Unsuccessful asylum seekers who disappear before returning to their country of origin are a concern for security officials in Finland, Päivi Nerg, the permanent secretary at the Ministry of the Interior, reveals in an interview with Helsingin Sanomat.
The Helsinki-based newspaper reported yesterday that an estimated 12,000 people will be granted a final negative decision on their asylum application during the course of this year.
Nerg stated that authorities will encourage such people to leave the country voluntarily before resorting to forced returns. The first forced returns of unsuccessful asylum seekers from Finland to Iraq were carried out in November.

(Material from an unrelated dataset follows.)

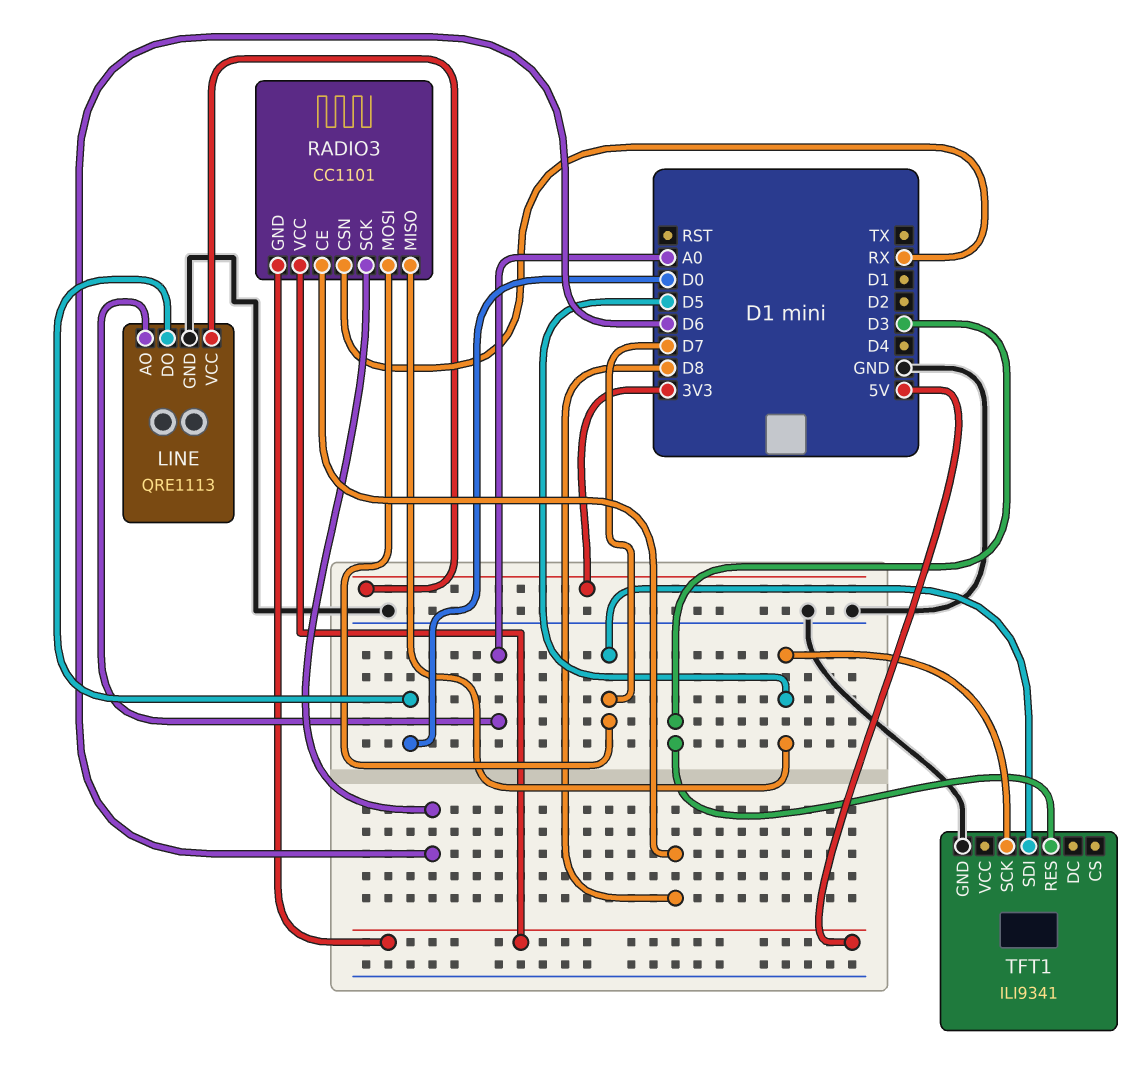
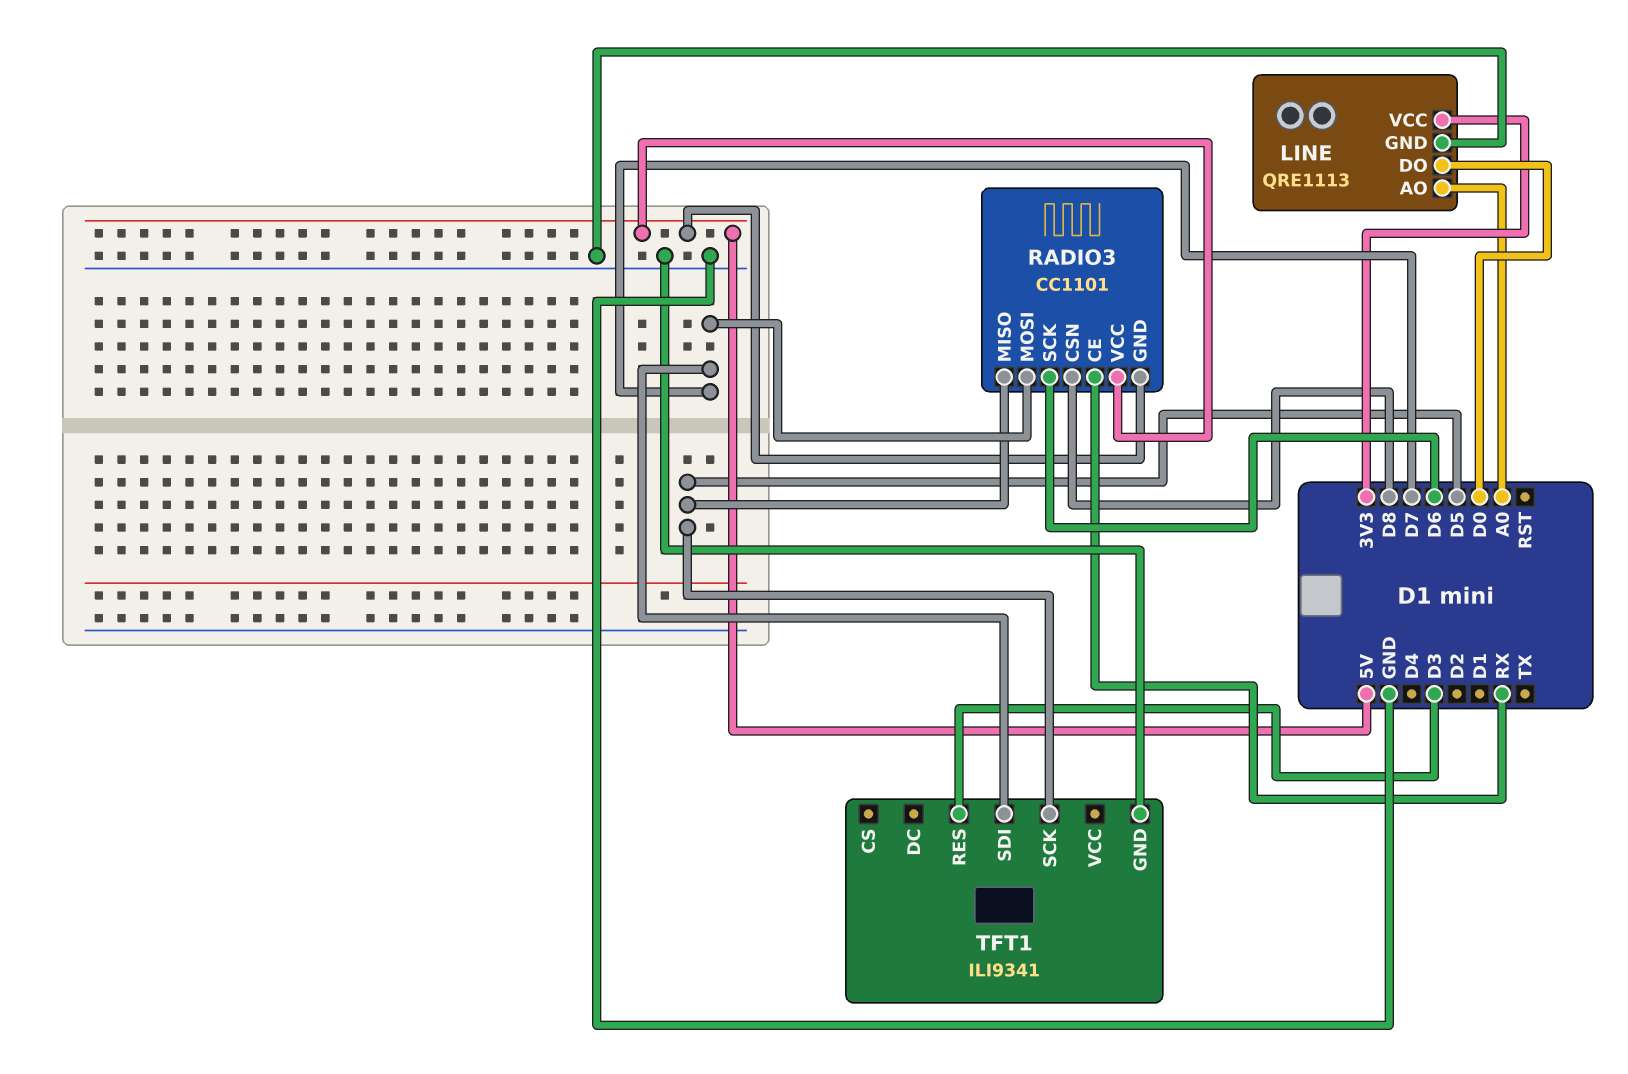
RADIO3 pin CE: D8 -> RX
RADIO3 pin CSN: RX -> D8

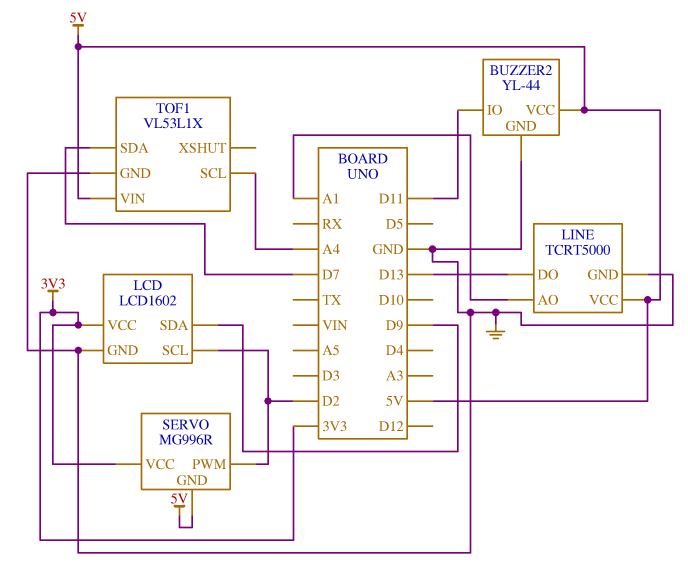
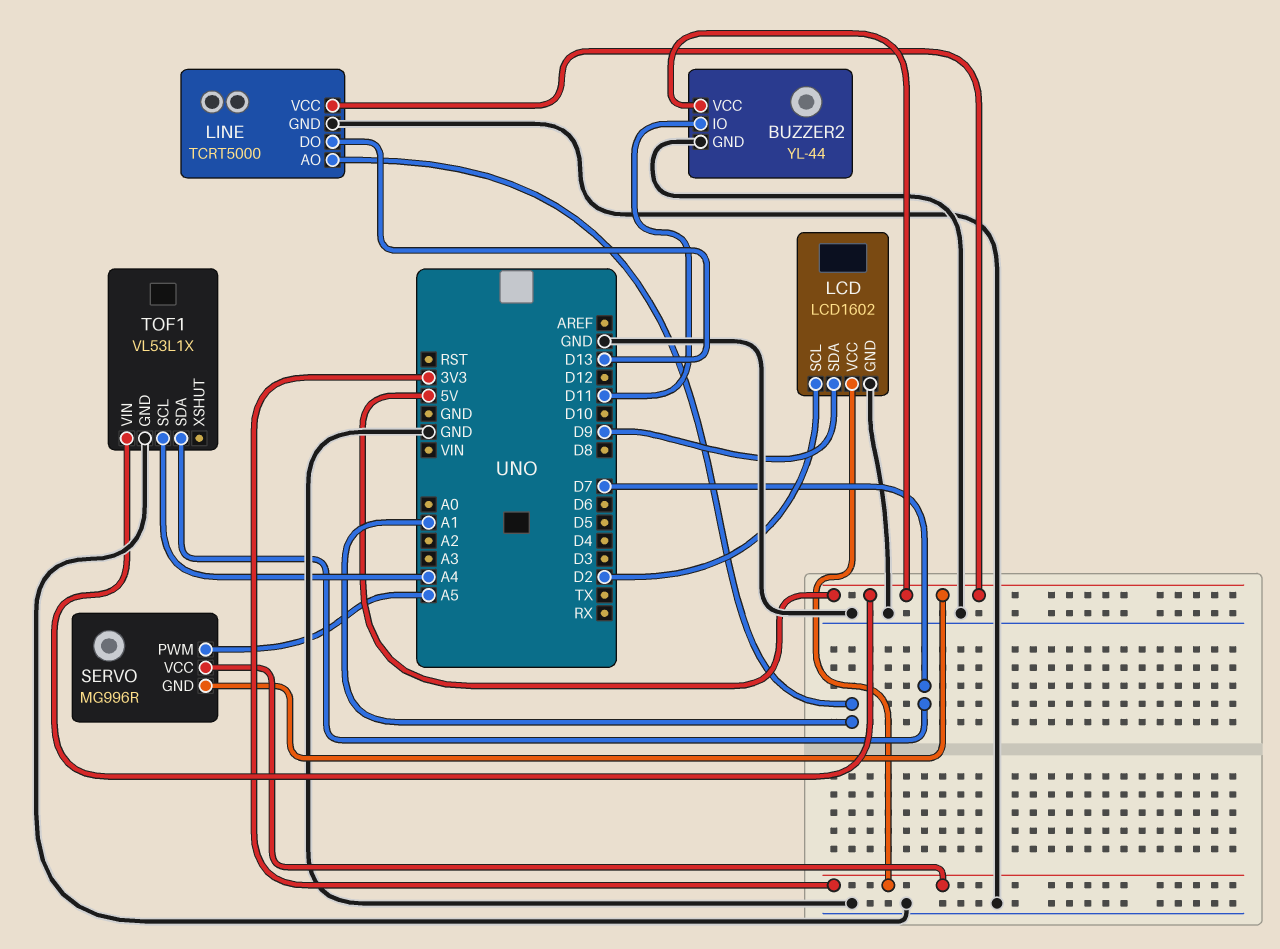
SERVO pin PWM: D2 -> A5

A share of such people, however, are expected to remain in the country illegally – as undocumented immigrants. They will thereby be unable to study and work and will only be entitled to urgent medical care not, for example, to basic social assistance as per to a decision by the Government of Prime Minister Juha Sipilä (Centre).
Security authorities are concerned that people opting to stay in the country illegally may contribute to an increase in criminal and shadow economic activities, according to Nerg.
“No one is illegal as a human being,” she clarified. “However, I wouldn't want to create a system in Finland that treats those who are here illegally the same way as those who are here legally. It'd be wrong both to those who live here and to those who have been granted a residence permit.”
She added that in light of a shift in the security environment and cuts in the resources of several security authorities, “we can no longer be bright-eyed and say the security situation has not changed”.
Janne Olsen (SDP), a councilman for the City of Tornio, estimates in his blog that the concerns are curious in light of the decision not to establish a so-called return centre to accommodate asylum seekers awaiting removal from the country. It quickly became clear, he adds, that the majority of the roughly 32,000 applicants who arrived in Finland in 2015 would be denied asylum.
The Finnish Immigration Service (Migri), an agency established under the Ministry of Finance, began the preparatory work to set up a return centre early last year.
“A return centre was never set up, even though several authorities, including the police, were concerned that people who had received a negative asylum decision were at a risk of disappearing and resorting to crime [to sustain their illegal stay in Finland],” writes Olsen.
The Ministry of the Interior responded to his comments on Twitter on Tuesday, revealing that it had concluded that setting up the centre was not the best alternative to address the situation due to economic, practical and security-related reasons.
“[The possibility of setting up] a return centre was explored thoroughly,” a ministry spokesperson tweeted.